__SET TASK A__.
Answer these questions about the game recap:
(i) What was the score when the game's situation is first described?
(ii) Which player made the 34-yard reception on the drive to the Deacon three?
(iii) Which Deacon was the first of the trio to meet Durant at the three?
__SET TASK B__. Reproduce word for word the part of the game recap that begins at the words "He was met at" and ends after the words "from the three.".

The situation was this:
Carolina and Wake Forest were locked in a 10-10 struggle on a chilly, windy afternoon in front of a record crowd at Groves Stadium. Bowl implications hung in the balance. The Deacons were juiced after just scoring a 21-yard touchdown on a freak interception of a deflected pass, but the Tar Heel offense had responded and efficiently driven from its 27 to the Deacon three. The key play was a 34-yard reception by Derrele Mitchell after faking his defender with a perfectly executed stutter route.
All day Carolina had used play-action to the left side and come back with a bootleg to the right and a pass to the tight end with outstanding efficiency. Jon Hamlett, Scott Brumett and Justin Phillips would combine for five catches, 63 yards and one TD, with four of the catches from this "Hoax" family of plays in the playbook of coordinator Gary Tranquill. On second down, Durant faked a handoff to Ronnie McGill, who feigned a run to the left behind the blocking of a pulling guard and fullback. Durant wheeled and rolled out to the right, looking for tight end Jocques Dumas in the end zone. When Dumas was covered, Durant tucked the ball at the 10 and headed toward the goal.
He was met at the three by a trio of Deacons -- Bryan Andrews was first, followed an instant later by Goryal Scales and then Eric King. Durant appeared stopped. It would be third-and-goal from the three.
"It was going to take more than one guy to get me down," Durant said. "I just kept fighting. I wasn't going to go down without a fight."
Durant braced his sturdy frame and girded his legs for the scrum. A fifth-year senior, Durant had endured a record-setting career but too often had thrown for a zillion yards in a losing cause. Now he was enjoying a taste of team success as a senior -- including league wins over Georgia Tech, N.C. State and Miami. He liked it. He wanted more. There was too much history here to fold like a matchstick.
Meanwhile, fellow senior Jason Brown, Carolina's outstanding center, was trailing the play after pulling and rolling to the right to protect Durant while the quarterback looked for a receiver. Seeing his teammate piled up at the three, Brown launched an assault from the rear. Whether he was attempting to dislodge one particular Deacon from his grasp of Durant or was in fact pushing Durant toward the goal line is debatable, but we'll assume (wink, wink) the former since the latter would be against the rules.
"Guys started clinging to Darian like a magnet, and I just kept pushing," Brown said. "At first, I was like, `Is this going to work?' But once I saw us gaining yard by yard, I just kept pushing as long as I could.
"I was like the little engine that could. I just kept driving my feet."
Durant and Brown were cloaked by six Deacons when they finally spilled over the goal line, giving Carolina a 17-10 lead following the point-after. Bunting said after the game that he didn't get a very good look at the play, but that he "was surprised when the referee put his hands up."
The next day, Bunting saw the play on tape and said: "It was great team play. Darian is a strong guy. Then you get Jason involved. It was an amazing play. He was stopped on the three and pushed his way into the end zone. Certainly they are two of our best leaders, two of our most experienced players. And those are two guys who are dying to win."

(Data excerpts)
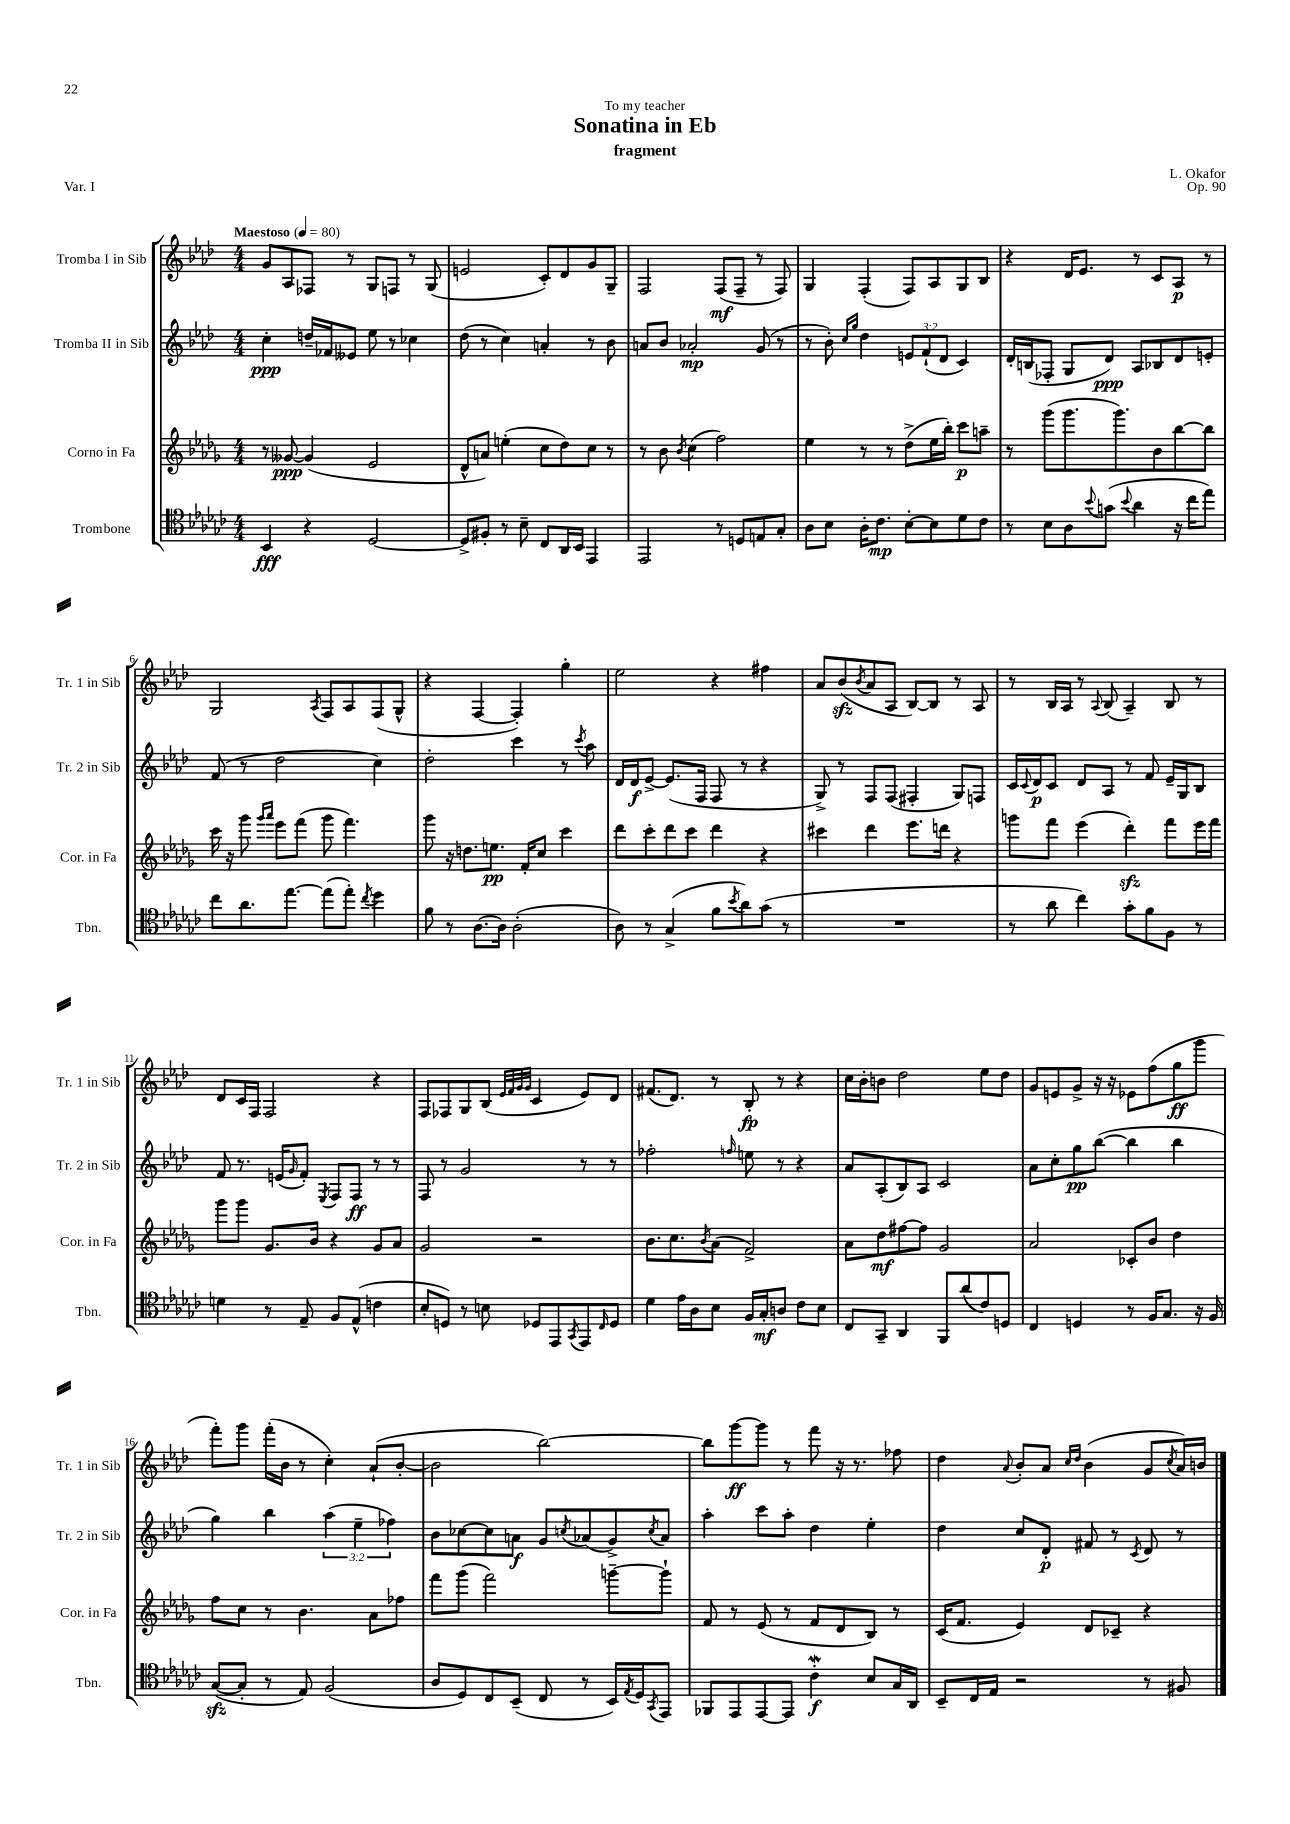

**kern	**dynam	**kern	**dynam	**kern	**dynam	**kern	**dynam
*part4	*part4	*part3	*part3	*part2	*part2	*part1	*part1
*staff4	*staff4	*staff3	*staff3	*staff2	*staff2	*staff1	*staff1
*I"Trombone	*	*I"Corno in Fa	*	*I"Tromba II in Sib	*	*I"Tromba I in Sib	*
*I'Tbn.	*	*I'Cor. in Fa	*	*I'Tr. 2 in Sib	*	*I'Tr. 1 in Sib	*
*clefC4	*	*clefG2	*	*clefG2	*	*clefG2	*
*k[b-e-a-d-g-c-]	*	*k[b-e-a-d-g-]	*	*k[b-e-a-d-]	*	*k[b-e-a-d-]	*
*M4/4	*	*M4/4	*	*M4/4	*	*M4/4	*
*MM80	*	*MM80	*	*MM80	*	*MM80	*
=1	=1	=1	=1	=1	=1	=1	=1
!	!	!	!	!	!	!LO:TX:a:B:t=Maestoso	!
4BB-/	fff	8r	.	4cc'\	ppp	8g/L	.
.	.	[8g--X/	ppp	.	.	8A-/	.
4r	.	(4g--/]	.	16ddn~/LL	.	8F-X/J	.
.	.	.	.	16f-X/J	.	.	.
.	.	.	.	8e--X/J	.	8r	.
[2D-/	.	2e-/	.	8ee-\	.	8G/L	.
.	.	.	.	8r	.	8Fn/J	.
.	.	.	.	4cc-X\	.	8r	.
.	.	.	.	.	.	(8G/	.
=2	=2	=2	=2	=2	=2	=2	=2
8D-^/L]	.	8d-^^/L	.	(8dd-\	.	2en/	.
8F#X'/J	.	8an/J)	.	8r	.	.	.
8r	.	(4een'\	.	4cc\)	.	.	.
8B-~\	.	.	.	.	.	.	.
8C-/L	.	8cc\L	.	4an'/	.	8c'/L)	.
16AA-/L	.	8dd-\)	.	.	.	8d-/	.
16BB-/JJ	.	.	.	.	.	.	.
4EE-/	.	8cc\J	.	8r	.	8g/	.
.	.	8r	.	8b-\	.	8G~/J	.
=3	=3	=3	=3	=3	=3	=3	=3
2EE-/	.	8r	.	8an/L	.	2F/	.
.	.	8b-\	.	8b-/J	.	.	.
.	.	8qb-/	.	.	.	.	.
.	.	(4cc\	.	2a-X'/	mp	.	.
8r	.	2ff\)	.	.	.	(8F/L	mf
8Dn/L	.	.	.	.	.	8F~/J	.
8En/	.	.	.	(8g/	.	8r	.
8G-'/J	.	.	.	8r	.	8F/)	.
=4	=4	=4	=4	=4	=4	=4	=4
8A-\L	.	4ee-\	.	8r	.	4G/	.
8B-\J	.	.	.	8b-'\)	.	.	.
.	.	.	.	16qqcc/LL	.	.	.
.	.	.	.	16qqgg/JJ	.	.	.
16A-'\KL	.	8r	.	4dd-\	.	(4F'/	.
8.c-\J	mp	.	.	.	.	.	.
.	.	8r	.	.	.	.	.
[8B-'\L	.	(8dd-^\L	.	12en/L	.	8F/L)	.
.	.	.	.	(12f`/	.	.	.
8B-\]	.	16ee-\L	.	.	.	8A-/	.
.	.	.	.	12d-/J	.	.	.
.	.	16bb-'\JJ)	.	.	.	.	.
8d-\	.	8ccc\L	p	4c/)	.	8G/	.
8c-\J	.	8aan~\J	.	.	.	8B-/J	.
=5	=5	=5	=5	=5	=5	=5	=5
8r	.	8r	.	16d-'/LL	.	4r	.
.	.	.	.	(16Bn/J	.	.	.
8B-\L	.	(8ggg-\L	.	8F-X'/J	.	.	.
8A-\	.	8.ggg-\	.	8G/L	.	16d-/KL	.
.	.	.	.	.	.	8.e-/J	.
8qqb-/	.	.	.	.	.	.	.
(8gn\J	.	.	.	8d-/J)	ppp	.	.
.	.	8.ggg-\)	.	.	.	.	.
8qqb-/	.	.	.	.	.	.	.
4a-\	.	.	.	8A-/L	.	8r	.
.	.	8b-\	.	8B-X/	.	8c/L	.
16r	.	[8bb-\	.	8d-/	.	8A-/J	p
16cc-\KL	.	.	.	.	.	.	.
8ee-\J)	.	8bb-\J]	.	8en'/J	.	8r	.
!!LO:LB:g=z
=6	=6	=6	=6	=6	=6	=6	=6
8cc-\L	.	16ccc\	.	(8f/	.	2G/	.
.	.	16r	.	.	.	.	.
8.a-\	.	8ggg-\	.	8r	.	.	.
.	.	16qqggg-/LL	.	.	.	.	.
.	.	16qqaaa-/JJ	.	.	.	.	.
.	.	8eee-\L	.	2dd-\	.	.	.
[8.ee-\J	.	.	.	.	.	.	.
.	.	(8fff\J	.	.	.	.	.
.	.	.	.	.	.	8qA-/	.
(8ee-\L]	.	8ggg-\	.	.	.	8F/L	.
8ee-'\J)	.	4.fff\)	.	.	.	8A-/	.
8qcc-/	.	.	.	.	.	.	.
4dd-\	.	.	.	4cc\)	.	(8F/	.
.	.	.	.	.	.	8G^^/J	.
=7	=7	=7	=7	=7	=7	=7	=7
8f\	.	8ggg-\	.	2dd-'\	.	4r	.
8r	.	16r	.	.	.	.	.
.	.	8.ddn\L	.	.	.	.	.
[8.A-\L	.	.	.	.	.	[4F/	.
.	.	8.een\J	pp	.	.	.	.
16A-\Jk]	.	.	.	.	.	.	.
(2A-'\	.	.	.	4ccc\	.	4F'/])	.
.	.	16f'/KL	.	.	.	.	.
.	.	8cc/J	.	.	.	.	.
.	.	4ccc\	.	8r	.	4gg'\	.
.	.	.	.	8qccc/	.	.	.
.	.	.	.	8aa-\	.	.	.
=8	=8	=8	=8	=8	=8	=8	=8
8A-\)	.	8ddd-\L	.	16d-/LL	.	2ee-\	.
.	.	.	.	16d-/J	f	.	.
8r	.	8ccc'\	.	[8e-^/J	.	.	.
(4G-^/	.	8ddd-\	.	(8.e-/L]	.	.	.
.	.	8ccc\J	.	.	.	.	.
.	.	.	.	16F/Jk	.	.	.
8f\L	.	4ddd-\	.	8F/	.	4r	.
8qb-/	.	.	.	.	.	.	.
8a-\)	.	.	.	8r	.	.	.
(8g-\J	.	4r	.	4r	.	4ff#X\	.
8r	.	.	.	.	.	.	.
=9	=9	=9	=9	=9	=9	=9	=9
1r	.	4ccc#X\	.	8G^/)	.	8a-/L	.
.	.	.	.	8r	.	(8b-zz/	.
.	.	.	.	.	.	8qb-/	.
.	.	4ddd-\	.	8F/L	.	8a-/	.
.	.	.	.	(8F/J	.	8A-/J	.
.	.	8.eee-\L	.	4F#X'/	.	[8B-/L)	.
.	.	.	.	.	.	8B-/J]	.
.	.	16dddn\Jk	.	.	.	.	.
.	.	4r	.	8G/L)	.	8r	.
.	.	.	.	8Fn/J	.	8A-/	.
=10	=10	=10	=10	=10	=10	=10	=10
8r	.	8gggn\L	.	16c/LL	.	8r	.
.	.	.	.	8qqc/	.	.	.
.	.	.	.	16d-/J	p	.	.
8a-\	.	8fff\J	.	8c/J	.	16B-/LL	.
.	.	.	.	.	.	16A-/JJ	.
4cc-\)	.	(4eee-\	.	8d-/L	.	8r	.
.	.	.	.	.	.	8qqA-/	.
.	.	.	.	8A-/J	.	(8B-/	.
8g-'\L	.	4ddd-zz'\)	.	8r	.	4A-~/)	.
8f\	.	.	.	8f/	.	.	.
8F\J	.	8fff\L	.	16e-~/LL	.	8B-/	.
.	.	.	.	16G/J	.	.	.
8r	.	16eee-\L	.	8B-/J	.	8r	.
.	.	16fff\JJ	.	.	.	.	.
!!LO:LB:g=z
=11	=11	=11	=11	=11	=11	=11	=11
4dn\	.	8ggg-\L	.	8f/	.	8d-/L	.
.	.	8ggg-\J	.	8.r	.	16c/L	.
.	.	.	.	.	.	16F/JJ	.
8r	.	8.g-/L	.	.	.	2F/	.
.	.	.	.	(16en/KL	.	.	.
.	.	.	.	16qqg/	.	.	.
8E-~/	.	.	.	8f'/J)	.	.	.
.	.	16b-/Jk	.	.	.	.	.
.	.	.	.	8qE-/	.	.	.
8F/L	.	4r	.	8F/L	.	.	.
(8E-^^/J	.	.	.	8F/J	ff	.	.
4cn\	.	8g-/L	.	8r	.	4r	.
.	.	8a-/J	.	8r	.	.	.
=12	=12	=12	=12	=12	=12	=12	=12
8B-'/L	.	2g-/	.	8F/	.	8F/L	.
8Dn/J)	.	.	.	8r	.	8F-X/	.
8r	.	.	.	2g/	.	8G/	.
8Bn\	.	.	.	.	.	(8B-/J	.
.	.	.	.	.	.	32qqe-/LLL	.
.	.	.	.	.	.	32qqf/	.
.	.	.	.	.	.	32qqg/	.
.	.	.	.	.	.	32qqg/JJJ	.
8D-X/L	.	2r	.	.	.	4c/	.
8EE-/	.	.	.	.	.	.	.
8qGG-/	.	.	.	.	.	.	.
8EE-/	.	.	.	8r	.	8e-/L)	.
16qqC-/	.	.	.	.	.	.	.
8D-/J	.	.	.	8r	.	8d-/J	.
=13	=13	=13	=13	=13	=13	=13	=13
4d-\	.	8.b-\L	.	2ff-X'\	.	(8.f#X/L	.
.	.	8.cc\	.	.	.	8.d-/J)	.
16e-\LL	.	.	.	.	.	.	.
16A-\J	.	.	.	.	.	.	.
.	.	8qb-/	.	.	.	.	.
8B-\J	.	(8a-\J	.	.	.	8r	.
.	.	.	.	16qqffn/	.	.	.
16F/LL	.	2f^/)	.	8een\	.	8B-'/	fp
16G-'/J	mf	.	.	.	.	.	.
8An/J	.	.	.	8r	.	8r	.
8c-\L	.	.	.	4r	.	4r	.
8B-\J	.	.	.	.	.	.	.
=14	=14	=14	=14	=14	=14	=14	=14
8C-/L	.	8a-\L	.	8a-/L	.	16cc\LL	.
.	.	.	.	.	.	16b-'\J	.
8GG-~/J	.	8dd-\	mf	(8A-'/	.	8bn\J	.
4AA-/	.	[8ff#X\	.	8B-/)	.	2dd-\	.
.	.	8ff#\J]	.	8A-/J	.	.	.
8FF/L	.	2g-/	.	2c/	.	.	.
(8a-/	.	.	.	.	.	.	.
8c-/)	.	.	.	.	.	8ee-\L	.
8Dn/J	.	.	.	.	.	8dd-\J	.
=15	=15	=15	=15	=15	=15	=15	=15
4C-/	.	2a-/	.	8a-\L	.	8g/L	.
.	.	.	.	8cc'\	.	8en/	.
4Dn/	.	.	.	8gg\	pp	8g^/J	.
.	.	.	.	([8bb-\J	.	16r	.
.	.	.	.	.	.	16r	.
8r	.	8c-X'/L	.	4bb-\]	.	8e-X\L	.
16F/KL	.	8b-/J	.	.	.	(8ff\	.
8.G-/J	.	.	.	.	.	.	.
.	.	4dd-\	.	4bb-\	.	8gg\	ff
16r	.	.	.	.	.	8ggg\J	.
16F/	.	.	.	.	.	.	.
!!LO:LB:g=z
=16	=16	=16	=16	=16	=16	=16	=16
([8G-zz/L	.	8ff\L	.	4gg\)	.	8fff'\L)	.
8G-'/J]	.	8cc\J	.	.	.	8ggg\J	.
8r	.	8r	.	4bb-\	.	(16fff'\LL	.
.	.	.	.	.	.	16b-\JJ	.
8E-/)	.	4.b-\	.	.	.	8r	.
(2F/	.	.	.	(6aa-\	.	4cc'\)	.
.	.	.	.	6ee-~\	.	.	.
.	.	8a-\L	.	.	.	(8a-`/L	.
.	.	.	.	6ff-X\)	.	.	.
.	.	8ff-X\J	.	.	.	[8b-'/J	.
=17	=17	=17	=17	=17	=17	=17	=17
8A-/L	.	8fff\L	.	8b-\L	.	2b-\]	.
8D-/)	.	(8ggg-\J	.	[8cc-X\	.	.	.
8C-/	.	2fff\)	.	8cc-\]	.	.	.
(8BB-~/J	.	.	.	8an\J	f	.	.
8C-/	.	.	.	8g/L	.	[2bb-\)	.
.	.	.	.	8qccn/	.	.	.
8r	.	.	.	(8a-X/	.	.	.
16BB-/LL)	.	[8gggn~\L	.	8g^/)	.	.	.
8qE-/	.	.	.	.	.	.	.
16D-/J	.	.	.	.	.	.	.
8qGG-/	.	.	.	8qcc/	.	.	.
8EE-/J	.	8ggg`\J]	.	8a-/J	.	.	.
=18	=18	=18	=18	=18	=18	=18	=18
8FF-X/L	.	8f/	.	4aa-'\	.	8bb-\L]	.
8EE-/	.	8r	.	.	.	[8ggg\	ff
[8EE-/	.	(8e-/	.	8ccc\L	.	8ggg\J]	.
8EE-/J]	.	8r	.	8aa-'\J	.	8r	.
4c-w'\	f	8f/L	.	4dd-\	.	8fff\	.
.	.	8d-/	.	.	.	16r	.
.	.	.	.	.	.	8.r	.
8B-/L	.	8B-/J)	.	4ee-'\	.	.	.
16G-/L	.	8r	.	.	.	8ff-X\	.
16AA-/JJ	.	.	.	.	.	.	.
=19	=19	=19	=19	=19	=19	=19	=19
8BB-~/L	.	(16c/KL	.	4dd-\	.	4dd-\	.
.	.	8.f/J	.	.	.	.	.
16C-/L	.	.	.	.	.	.	.
16E-/JJ	.	.	.	.	.	.	.
.	.	.	.	.	.	8qqa-/	.
2r	.	4e-/)	.	8cc/L	.	8b-'/L	.
.	.	.	.	8d-'/J	p	8a-/J	.
.	.	.	.	.	.	16qqcc/LL	.
.	.	.	.	.	.	16qqdd-/JJ	.
.	.	8d-/L	.	8f#X/	.	(4b-\	.
.	.	8c-X~/J	.	8r	.	.	.
.	.	.	.	8qc/	.	.	.
8r	.	4r	.	8d-/	.	8g/L	.
.	.	.	.	.	.	8qcc/	.
8F#X/	.	.	.	8r	.	16a-/L)	.
.	.	.	.	.	.	16bn/JJ	.
==	==	==	==	==	==	==	==
*-	*-	*-	*-	*-	*-	*-	*-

__EXPECTED OUTPUT A__.
(i) 10-10
(ii) Derrele Mitchell
(iii) Bryan Andrews

__EXPECTED OUTPUT B__.
He was met at the three by a trio of Deacons -- Bryan Andrews was first, followed an instant later by Goryal Scales and then Eric King. Durant appeared stopped. It would be third-and-goal from the three.